[MAKALAH] HADITS HUKUM TENTANG HADHANAH (HAK PEMELIHARAAN ANAK)

HADITS HUKUM TENTANG HADHANAH


HADITS HUKUM TENTANG HADHANAH

A. Pendahuluan
Seseorang anak dari permulaan hidupnya sampai pada umur tertentu memerlukan orang lain untuk membantunya dalam kehidupanya, baik seperti makan minum dll. Oleh karena itu orang yang menjaganya perlu rasa kasih sayang, kesabaran, serta mempunyai keinginan agar anak itu baik di kemudian hari.
Karena anak ialah kader penerus dari ibu dan bapaknyadan termasuk unsur mutlak dalam melestarikan bangsa dan negara. Jika hendak mengadakan suatu masyarakat yang kuat dan jaya, maka harus dimulai dari waktu yang sangat dini, yaitu semenjak bayimasih didalam perut ibunya, syukur di negara RI sudah ada badan yang khusus mengurus kesehatan anak dan ibu yang dinamakan Badan Kesehatan Ibu dan Anak (BKIA), Rumah Sakit Anak-Anak, dan lain-lain. Pada penjelasan diatas jadi pendorong agar bayi dan anak diperhatikan dengan sebaik-baiknya.

B. Pembahasan

1. Pengertian Pemeliharaan Anak (Al-Hadhanah)

Hadhanah diambil dari kata al-hidhnu yang artinya samping  atau merengkuh kesamping. Adapun secara syara’ hadhanah artinya pemeliharaan anak bagi orang yang berhak untuk memeliharanya. Atau, bisa juga diartikan memelihara atau menjaga orang yang tidak mampu mengurus kebutuhannya sendiri karena tidak mumayyiz  seperti anak-anak, orang dewasa tetapi gila. Pemeliharaan disini mencakup urusan makanan, pakaian, urusan tidur, membersihkan, memandikan, mencuci pakaian, dan sejenisnya.

- - - - - - -

Butir Tugas A.
Dalam teks tentang hadhanah, dari kata apa istilah hadhanah diambil?
Butir Tugas B.
Lanjutkan teks tentang hadhanah, mulai dari sesudah kalimat terakhirnya.

Materi Tersedia.
- - - - - - -

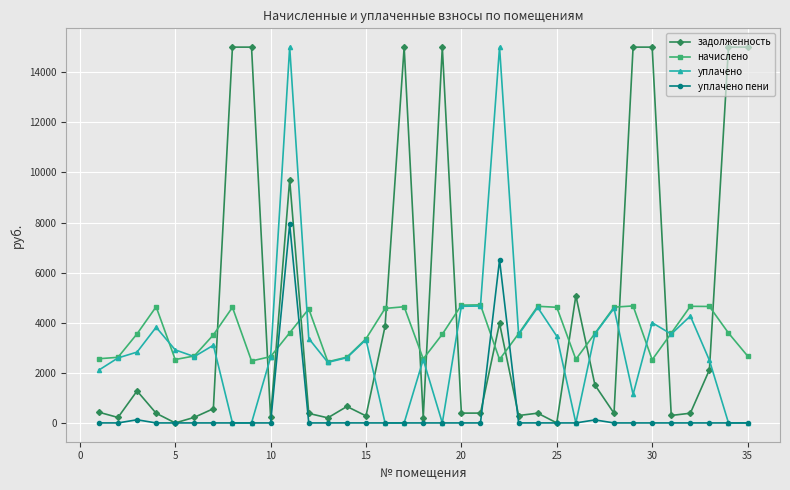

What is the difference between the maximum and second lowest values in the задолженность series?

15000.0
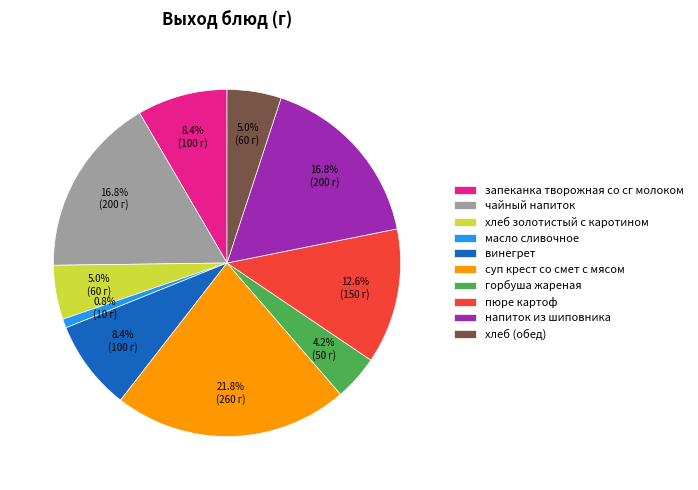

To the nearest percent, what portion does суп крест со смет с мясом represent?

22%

- - - - - - -

Jawaban Latihan A.
Dari kata al-hidhnu.

Jawaban Latihan B.
Menurut pengertian syara’ lainnya bahwa hadhanah itu ialah pemeliharaan anak yang belum mampu berdiri sendiri mengurusi dirinya, pendidikannya serta pemeliharaannya dari sesuatu yang membinasakannya atau yang membahayakannya.
Hukum hadhanah wajib karena anak yang tidak dipelihara akan terancam keselamatannya .Karena itu, hadhanah  hukumnya wajib sebagaimana juga wajibnya memberi nafkah kepadanya.
Hadhanah termasuk hak penguasaan, hanya saja hak tersebut lebih layak dimiliki oleh kaum wanita, karena wanita itu kasih sayangnya lebih besar dan lebih tekun mendidiknya, dan lebih sabar (daripada laki-laki) dalam mengasuh anak, serta lebih banyak bergaul dengan anak-anak. Biaya mengasuh anak harus ditanggung oleh ayah, karena termasuk kewajiban yang harus dicukupi seperti juga nafkah. Apabila laki-laki menceraikan istrinya maka si istri lebih berhak mengasuh anak hasil dari laki-laki tersebut.

2. Teks Hadis Dan Makna Serta Kandungan

أن رسول الله صلى الله عليه وسلم جائثه امرأة فقالث : يا وسول الله ان ابني هذا كان بطني له وعاء وثدني له ثقاء وحجري له حواء وإن أباه طلقني وأراد أن نزعه مني فقالا لها ررسول الله  صلى الله عليه وسلم : أنت أحق به ما لم تنكحى (رواه داود والحاكم)
“Bahwa Rasulullah SAW, pernah didatangi oleh seorang perempuan ia berkata: “Wahai Rasulullah, sesungguhnya anak saya ini dahulu berada dalam kandungan saya, dan susu saya sebagai minumannya, serta pangkuan saya menjadi tempat ia mencari kash saying. Ayahnya telah mentalak saya dan sekarang ia ( ayahnya) ingin merebut anak ini dari saya. Rasulullah bersabda kepada perempuan itu: “Engkau lebih berhak daripada ayah anak itu selama engkau bbelum menikah lagi.”  (H.R. Abu Dawud dan Al-Hakim)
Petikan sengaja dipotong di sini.